• **WORK TO COMPLETE**
Please reproduce the data exactly, excluding any pictures it contains.

• **GIVEN RECORDS**

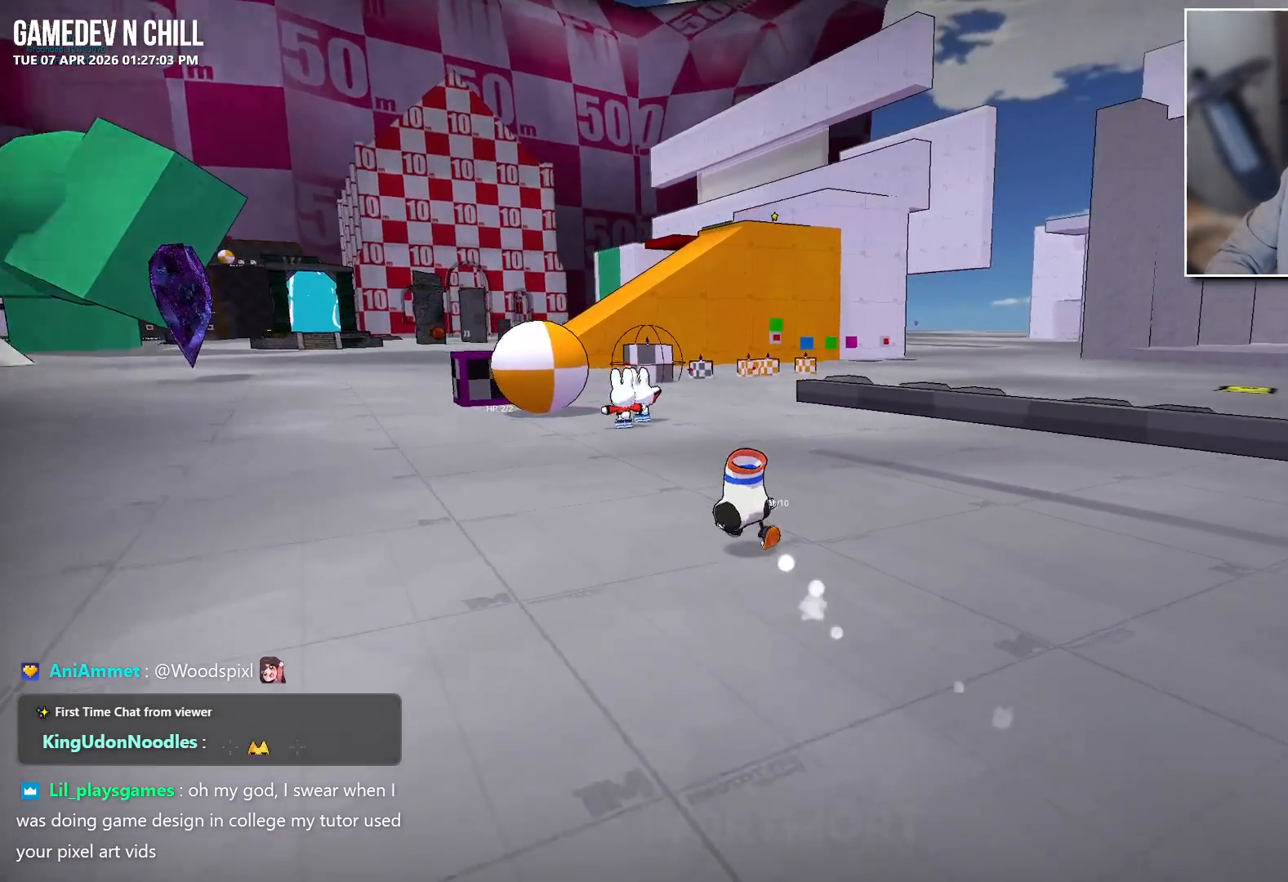
{"buttons": [], "left_stick": "left", "right_stick": "right", "events": [[200, "left_stick", "left"]]}
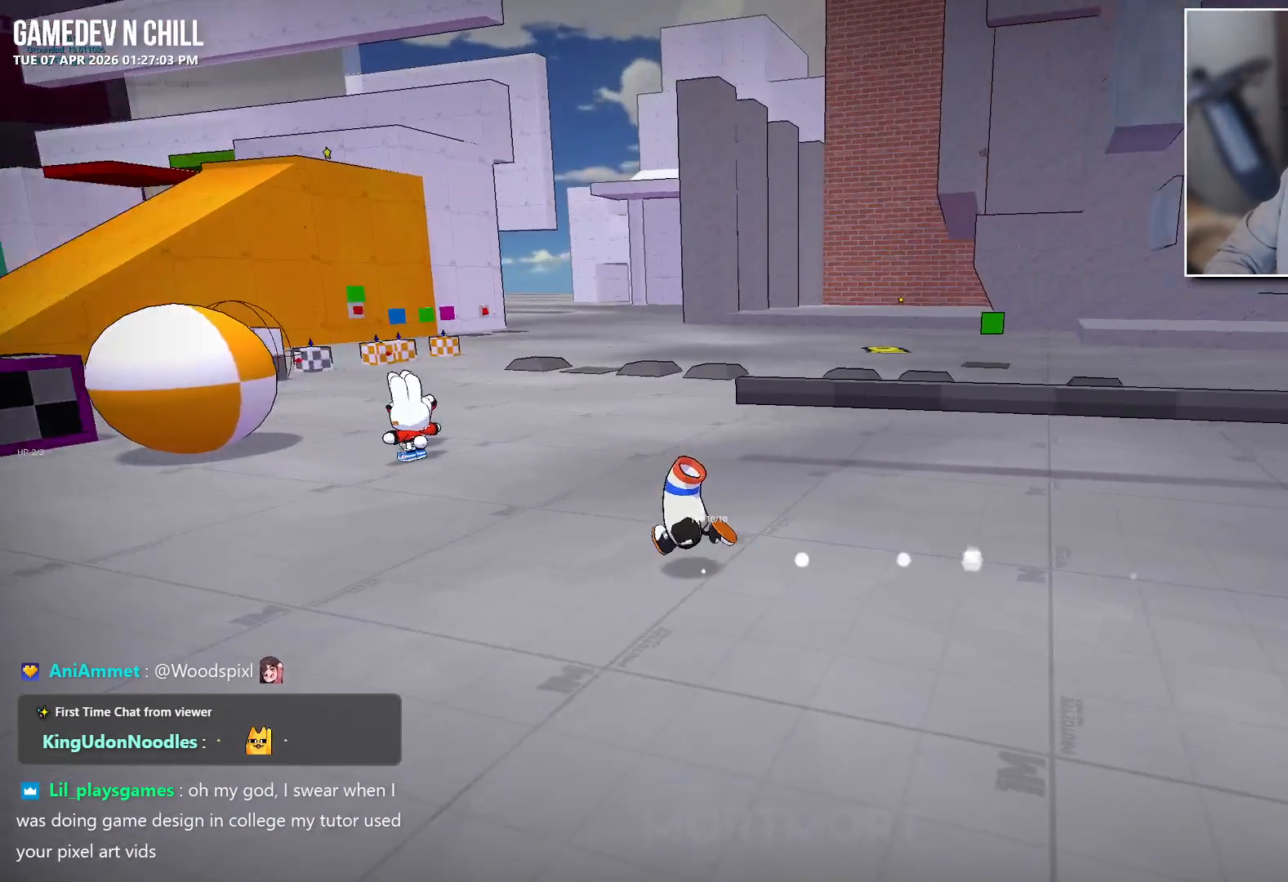
{"buttons": [], "left_stick": "left", "right_stick": "center", "events": [[117, "right_stick", "center"], [317, "left_stick", "center"], [483, "left_stick", "left"]]}
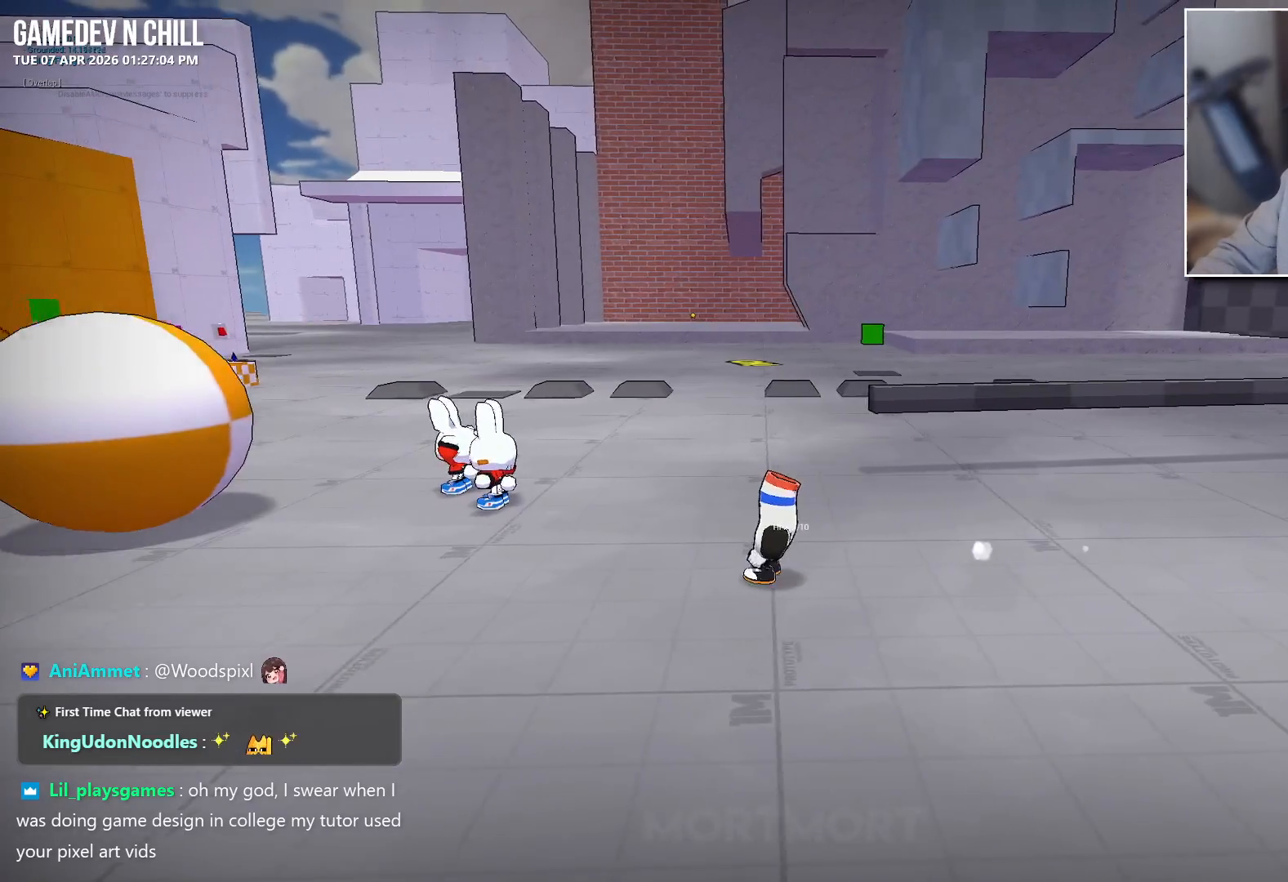
{"buttons": [], "left_stick": "left", "right_stick": "center", "events": []}
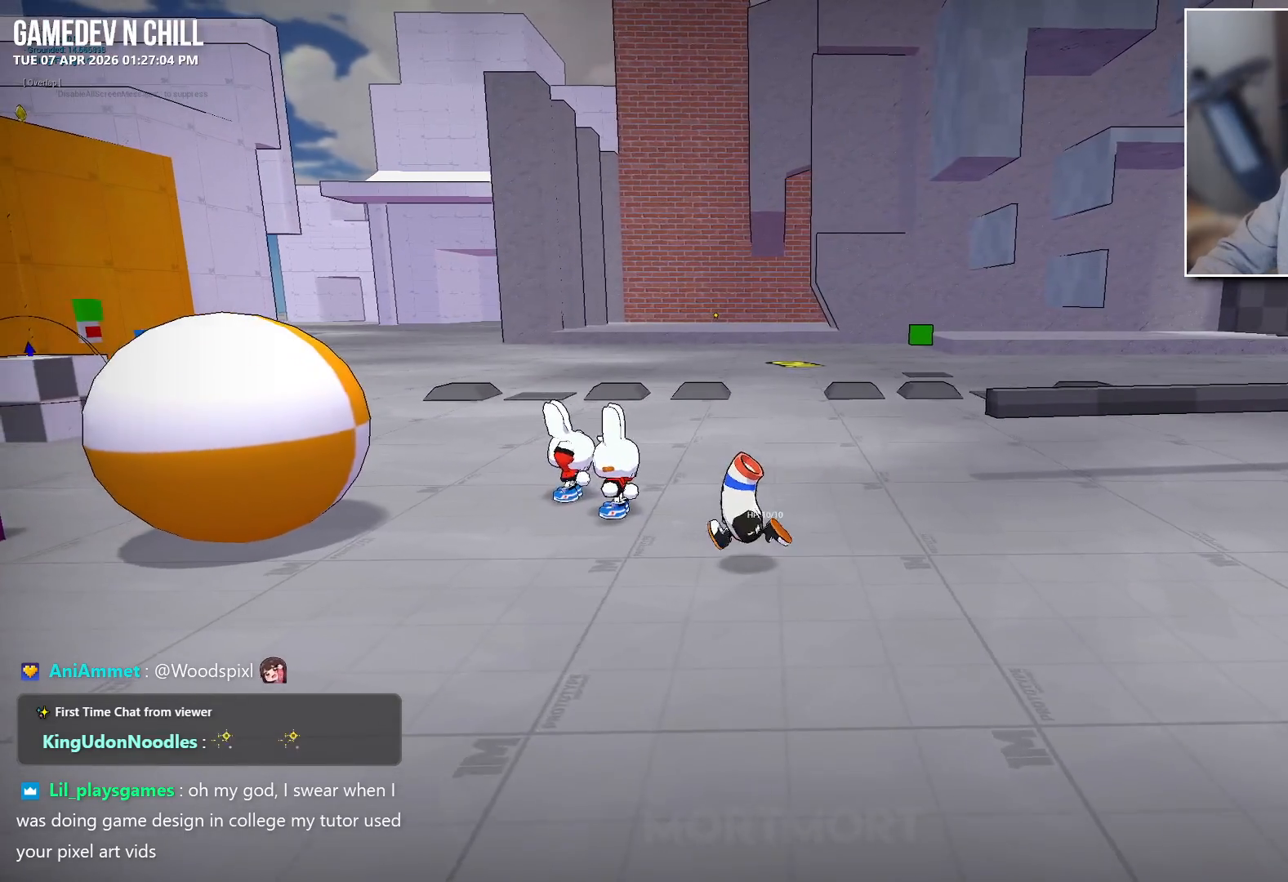
{"buttons": [], "left_stick": "left", "right_stick": "center", "events": [[167, "right_stick", "up-right"], [400, "right_stick", "center"]]}
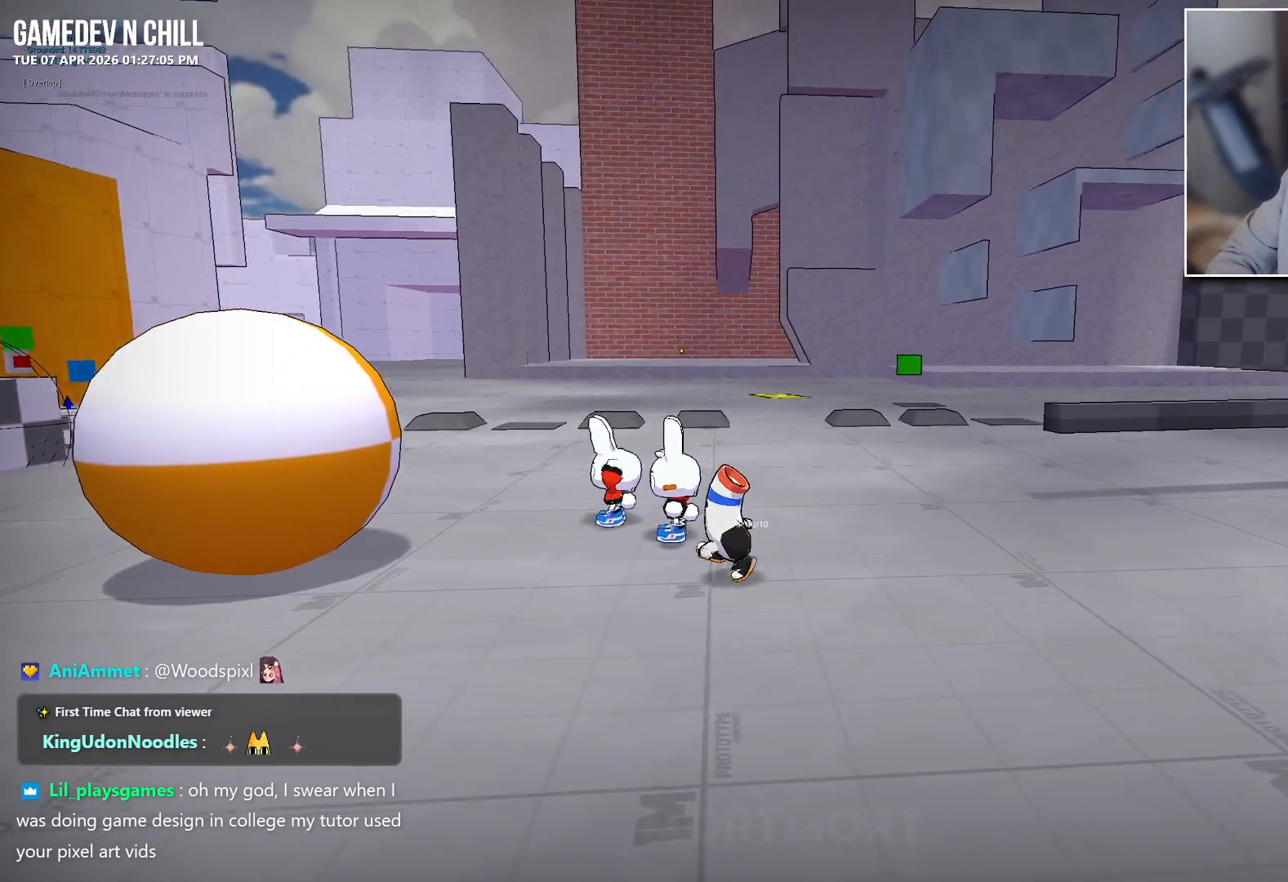
{"buttons": [], "left_stick": "left", "right_stick": "center", "events": [[133, "right_stick", "right"], [200, "right_stick", "center"]]}
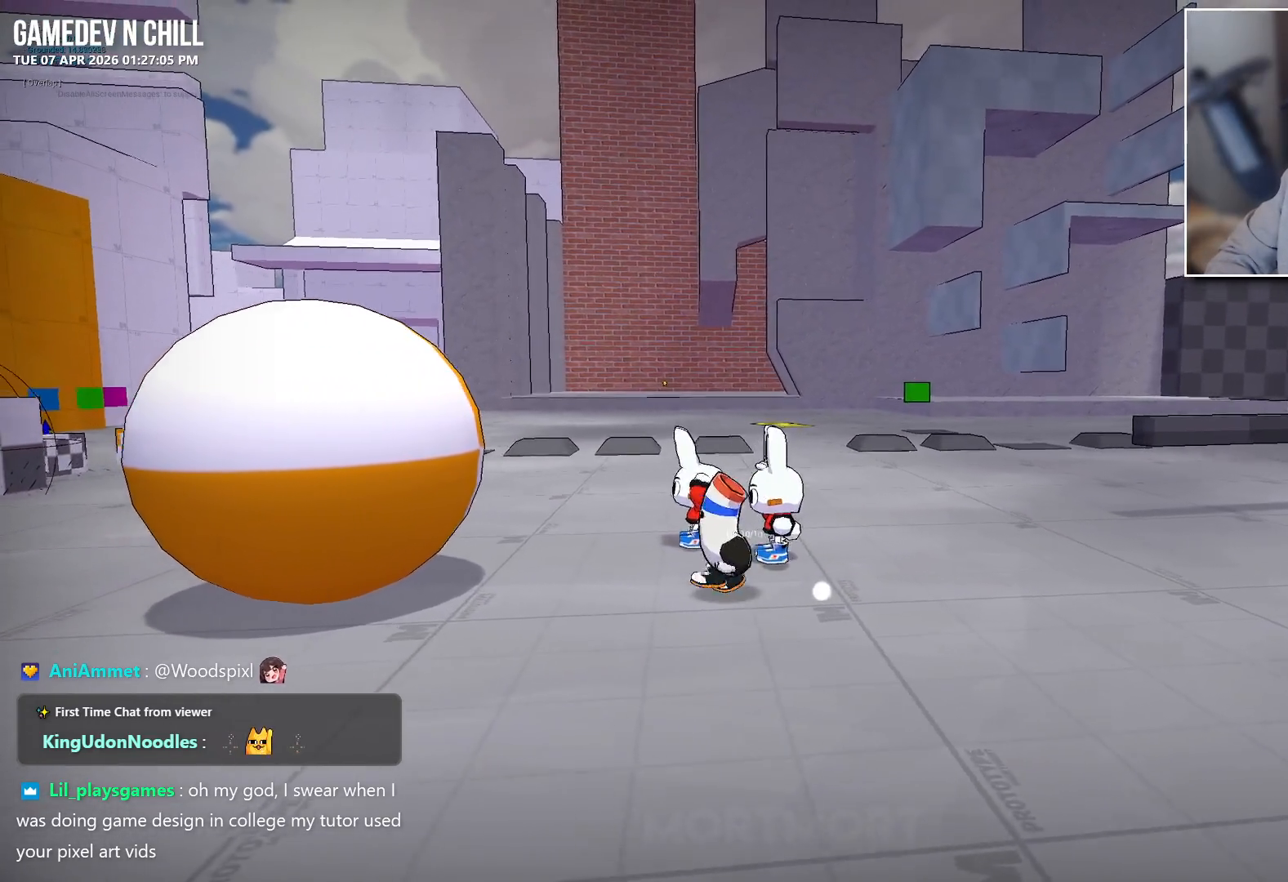
{"buttons": [], "left_stick": "left", "right_stick": "center", "events": []}
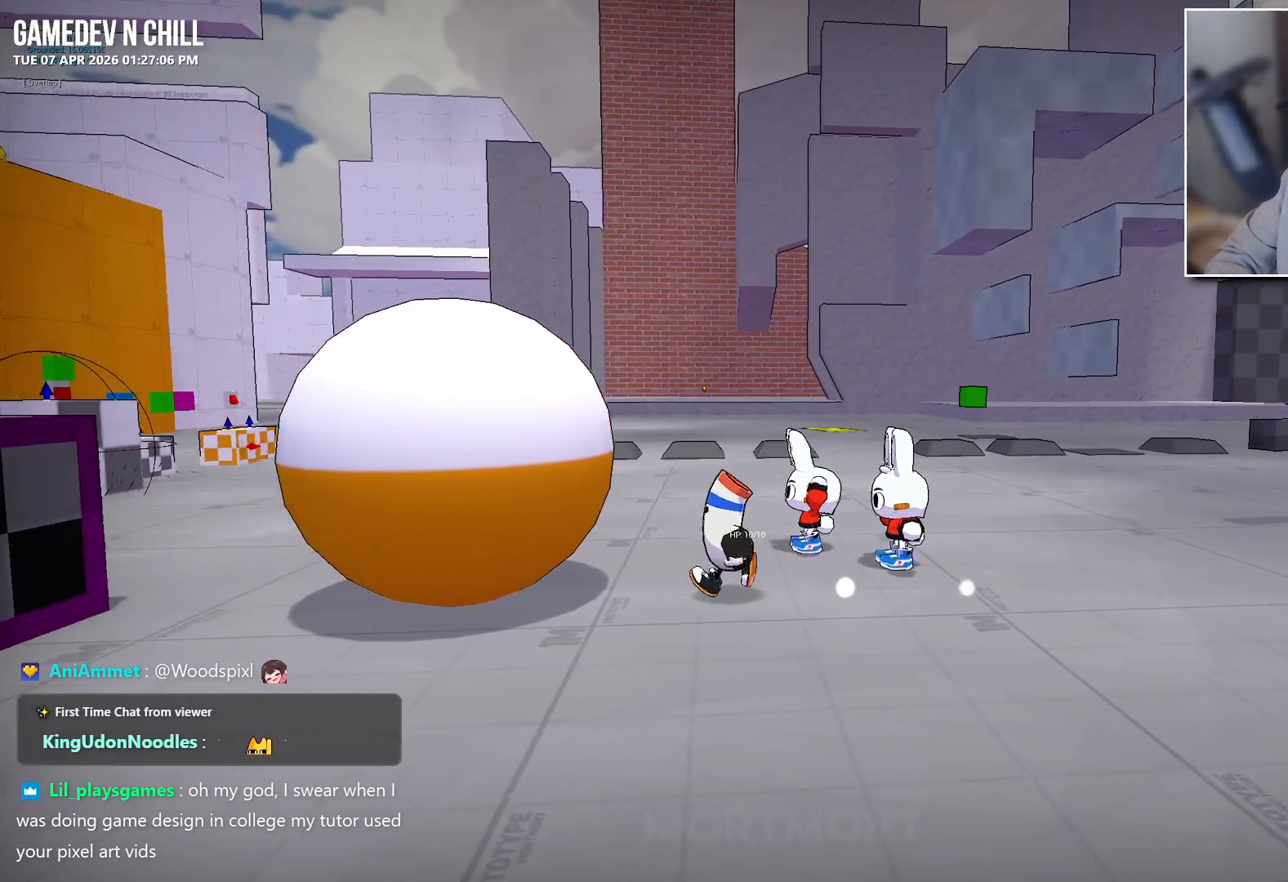
{"buttons": [], "left_stick": "up-left", "right_stick": "center", "events": [[300, "left_stick", "up-left"]]}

• **ANSWER TO THIS PROBLEM**
{"buttons": [], "left_stick": "left", "right_stick": "right", "events": [[200, "left_stick", "left"]]}
{"buttons": [], "left_stick": "left", "right_stick": "center", "events": [[117, "right_stick", "center"], [317, "left_stick", "center"], [483, "left_stick", "left"]]}
{"buttons": [], "left_stick": "left", "right_stick": "center", "events": []}
{"buttons": [], "left_stick": "left", "right_stick": "center", "events": [[167, "right_stick", "up-right"], [400, "right_stick", "center"]]}
{"buttons": [], "left_stick": "left", "right_stick": "center", "events": [[133, "right_stick", "right"], [200, "right_stick", "center"]]}
{"buttons": [], "left_stick": "left", "right_stick": "center", "events": []}
{"buttons": [], "left_stick": "up-left", "right_stick": "center", "events": [[300, "left_stick", "up-left"]]}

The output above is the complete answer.